What if I just use the script tag hack by itself and communicate strictly in JSON? Is that safe? If not, why not?
Lets say you have two servers - frontend.com and backend.com. frontend.com includes a <script> tag like this - <script src="http://backend.com/code.js"></script>.
when the browser evaluates code.js is considered a part of frontend.com and NOT a part of backend.com. So, if code.js contained XHR code to communicate with backend.com, it would fail.
Would it be any more safe with HTTPS? Example scenarios would be appreciated.
If you just converted your <script src="https://backend.com/code.js> to https, it would NOT be any secure. If the rest of your page is http, then an attacker could easily man-in-the-middle the page and change that https to http - or worse, include his own javascript file.
If you convert the entire page and all its components to https, it would be more secure. But if you are paranoid enough to do that, you should also be paranoid NOT to depend on an external server for you data. If an attacker compromises backend.com, he has effectively got enough leverage on frontend.com, frontend2.com and all of your websites.

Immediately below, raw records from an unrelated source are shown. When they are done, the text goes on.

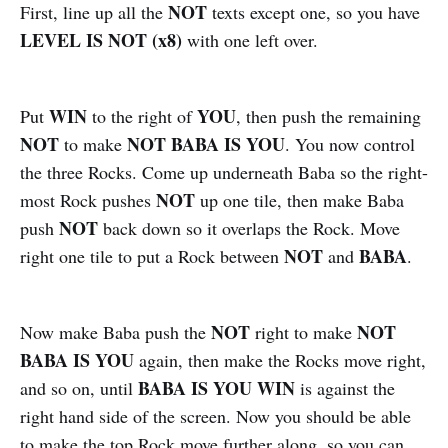
NOT
First, line up all the
texts except one, so you have
LEVEL IS NOT (x8)
with one left over.
WIN
YOU
Put
to the right of
, then push the remaining
NOT
NOT BABA IS YOU
to make
. You now control
the three Rocks. Come up underneath Baba so the right-
NOT
most Rock pushes
up one tile, then make Baba
NOT
push
back down so it overlaps the Rock. Move
NOT
BABA
right one tile to put a Rock between
and
.
NOT
NOT
Now make Baba push the
right to make
BABA IS YOU
again, then make the Rocks move right,
BABA IS YOU WIN
and so on, until
is against the
right hand side of the screen. Now you should be able
to make the top Rock move further along, so you can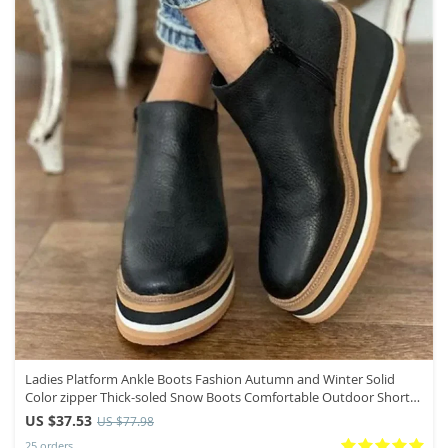
Ladies Platform Ankle Boots Fashion Autumn and Winter Solid
Color zipper Thick-soled Snow Boots Comfortable Outdoor Short
Boots
US $37.53
US $77.98
25 orders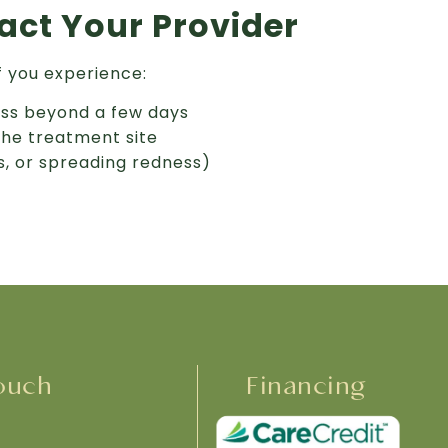
ct Your Provider
f you experience:
ess beyond a few days
the treatment site
us, or spreading redness)
ouch
Financing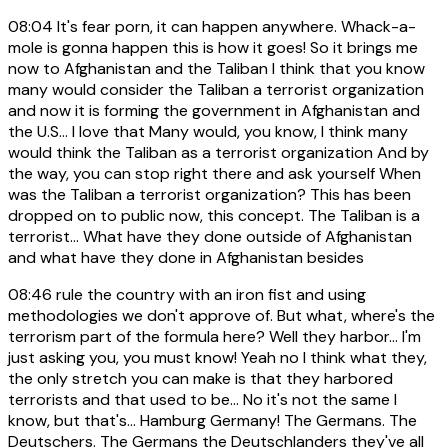
08:04
It's fear porn, it can happen anywhere. Whack-a-
mole is gonna happen this is how it goes! So it brings me
now to Afghanistan and the Taliban I think that you know
many would consider the Taliban a terrorist organization
and now it is forming the government in Afghanistan and
the U.S... I love that Many would, you know, I think many
would think the Taliban as a terrorist organization And by
the way, you can stop right there and ask yourself When
was the Taliban a terrorist organization? This has been
dropped on to public now, this concept. The Taliban is a
terrorist... What have they done outside of Afghanistan
and what have they done in Afghanistan besides
08:46
rule the country with an iron fist and using
methodologies we don't approve of. But what, where's the
terrorism part of the formula here? Well they harbor... I'm
just asking you, you must know! Yeah no I think what they,
the only stretch you can make is that they harbored
terrorists and that used to be... No it's not the same I
know, but that's... Hamburg Germany! The Germans. The
Deutschers. The Germans the Deutschlanders they've all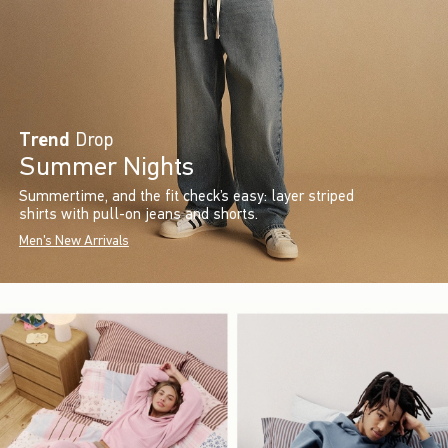
Trend
Drop
Summer Nights
Summertime, and the fit check’s easy: layer striped
shirts with pull-on jeans and shorts.
Men's New Arrivals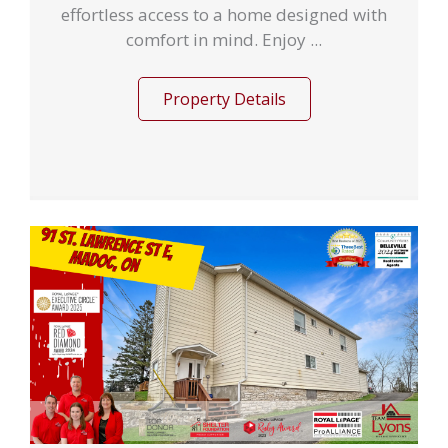
effortless access to a home designed with
comfort in mind. Enjoy ...
Property Details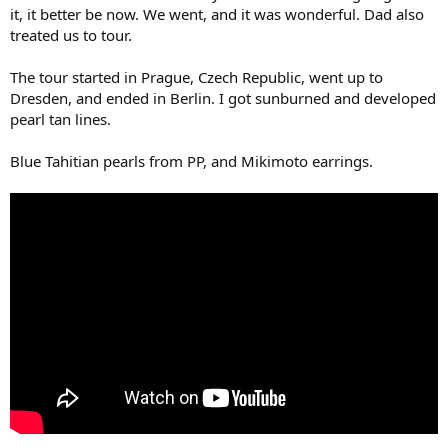
it, it better be now. We went, and it was wonderful. Dad also
treated us to tour.
The tour started in Prague, Czech Republic, went up to
Dresden, and ended in Berlin. I got sunburned and developed
pearl tan lines.
Blue Tahitian pearls from PP, and Mikimoto earrings.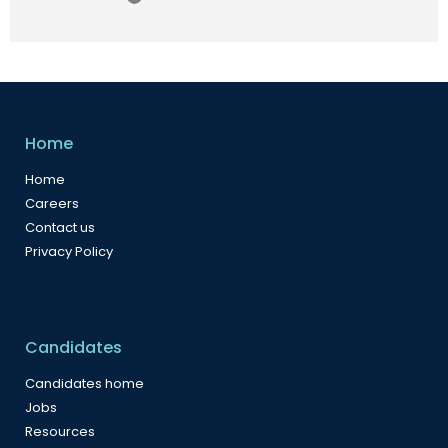
Home
Home
Careers
Contact us
Privacy Policy
Candidates
Candidates home
Jobs
Resources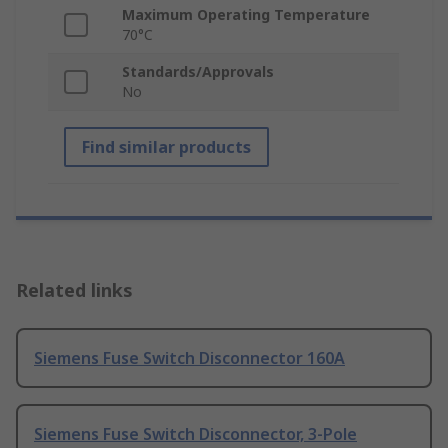
Maximum Operating Temperature
70°C
Standards/Approvals
No
Find similar products
Related links
Siemens Fuse Switch Disconnector 160A
Siemens Fuse Switch Disconnector, 3-Pole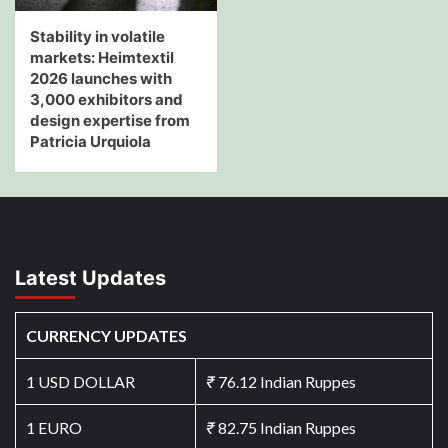
Stability in volatile
markets: Heimtextil
2026 launches with
3,000 exhibitors and
design expertise from
Patricia Urquiola
Latest Updates
CURRENCY UPDATES
1 USD DOLLAR
₹
76.12 Indian Ruppes
1 EURO
₹
82.75 Indian Ruppes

In short, https is helpful, but it won't help you one bit if your backend server gets compromised.
So, what are my options?
Add a proxy server on each of your client applications. You don't need to write any code, your webserver can automatically do that for you. If you are using Apache, look up mod_rewrite
If your users are using the latest browsers, you could consider using Cross Origin Resource Sharing.
As The Rook pointed out, you could also use Flash + Crossdomain. Or you could use Silverlight and its equivalent of Crossdomain. Both technologies allow you to communicate with javascript - so you just need to write a utility function and then normal js code would work. I believe YUI already provides a flash wrapper for this - check YUI3 IO
What do you recommend?
My recommendation is to create a proxy server, and use https throughout your website.
Apologies to all who attempted to answer my question. It proceeded under a false assumption about how the script tag hack works. The assumption was that one could simply append a script tag to the DOM and that the contents of that appended script tag would not be restricted by the same origin policy.
If I'd bothered to test my assumption before posting the question, I would've known that it's the source attribute of the appended tag that's unrestricted. JSONP takes this a step further by establishing a protocol that wraps traditional JSON web service responses in a callback function.
Regardless of how the script tag hack is used, however, there is no way to screen the response for malicious code since browsers execute whatever JavaScript is returned. And neither IE, Firefox nor Webkit browsers check SSL certificates in this scenario. Doug Crockford is, so far as I can tell, correct. There is no safe way to do cross domain scripting as of JavaScript 1.8.5.